TCSEC Security Levels

The U.S. Department of Defense defined the Trusted Computer System Evaluation Criteria (TCSEC) with security classes D, C1, C2, B1, B2, B3, and A1. Modern Linux servers can achieve B1 (mandatory access control) after hardening.

Account Control

System accounts are listed in cat /etc/passwd.

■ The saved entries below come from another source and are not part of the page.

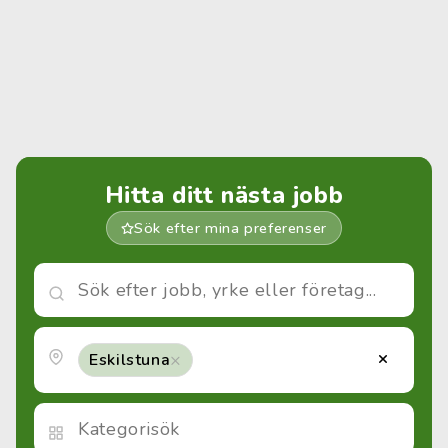
Hitta ditt nästa jobb
Sök efter mina preferenser
×
×
Eskilstuna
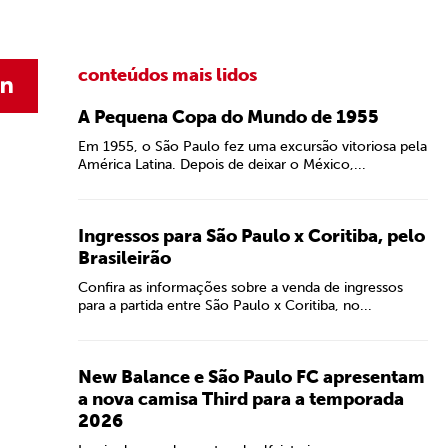
conteúdos mais lidos
A Pequena Copa do Mundo de 1955
Em 1955, o São Paulo fez uma excursão vitoriosa pela
América Latina. Depois de deixar o México,...
Ingressos para São Paulo x Coritiba, pelo
Brasileirão
Confira as informações sobre a venda de ingressos
para a partida entre São Paulo x Coritiba, no...
New Balance e São Paulo FC apresentam
a nova camisa Third para a temporada
2026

To prevent all non‑root accounts from logging in, lock them with:

#!/bin/bash
for user in $(cut -d ':' -f1 /etc/passwd | grep -v "root"); do
    passwd -l $user
done

Password Aging

Adjust password expiration in /etc/login.defs (e.g., PASS_MAX_DAYS 90, PASS_MIN_DAYS 0, PASS_MIN_LEN 7, PASS_WARN_AGE 10).

Password Complexity

Configure /etc/pam.d/system-auth to require at least one digit, one lowercase, one uppercase, one special character, and a minimum length of 10:

password required pam_cracklib.so try_first_pass retry=3 dcredit=-1 lcredit=-1 ucredit=-1 ocredit=-1 minlen=10

Login Timeout

Set an inactivity timeout by adding to /etc/profile:

TMOUT=300
export TMOUT

TTY Attempt Limiting

Limit TTY login attempts with /etc/pam.d/login:

#%PAM-1.0
auth required pam_tally2.so deny=3 lock_time=300 even_deny_root root_unlock_time=10

SSH Port and Root Login

Change the SSH daemon port (e.g., to 65534) and update SELinux policy:

# Port 65534
Port 65534
MaxAuthTries=3

Disable root login and create a regular user with sudo privileges:

useradd lyshark
passwd lyshark
# /etc/sudoers
lyshark ALL=(ALL) ALL
PermitRootLogin no

Login Warning Messages

Edit /etc/motd and /etc/issue.net to display a warning banner for unauthorized access.

Umask Setting

Set a restrictive umask to prevent newly created files from being readable or writable:

echo "umask 0777" >> /etc/bashrc

Lock Critical System Files

Make essential binaries immutable with chattr +i (e.g., /sbin, /usr/lib).

Restrict GCC Compiler

Remove execute permissions from GCC binaries and grant access only to a dedicated group:

chmod 000 /usr/bin/gcc*
groupadd compilerGroup
chown root:compilerGroup /usr/bin/gcc
chmod 0750 /usr/bin/gcc

Protect Log Files

Make log files append‑only so they cannot be deleted:

chattr +a /var/log/secure /var/log/messages

Minimal Firewall Rules

Flush existing rules and allow only SSH and HTTP/HTTPS traffic:

iptables -F
iptables -P INPUT DROP
iptables -I INPUT -p tcp --dport 65534 -j ACCEPT
iptables -I INPUT -p tcp --dport 80 -j ACCEPT
iptables -I INPUT -p tcp --dport 443 -j ACCEPT
iptables-save

Enable SELinux

Set SELinux to enforcing mode:

vim /etc/selinux/config   # set SELINUX=enforcing
setenforce 1

Allow SSH Port in SELinux

Install policycoreutils and add the new SSH port:

yum install -y policycoreutils-python
semanage port -a -t ssh_port_t -p tcp 65534

Set Web Directory Context

Assign the correct SELinux context to web files:

semanage fcontext -a -t httpd_sys_content_t /var/www/html/index.html
restorecon -v /var/www/html/index.html

These steps collectively raise the security posture of a RHEL7 system to meet B1 level requirements.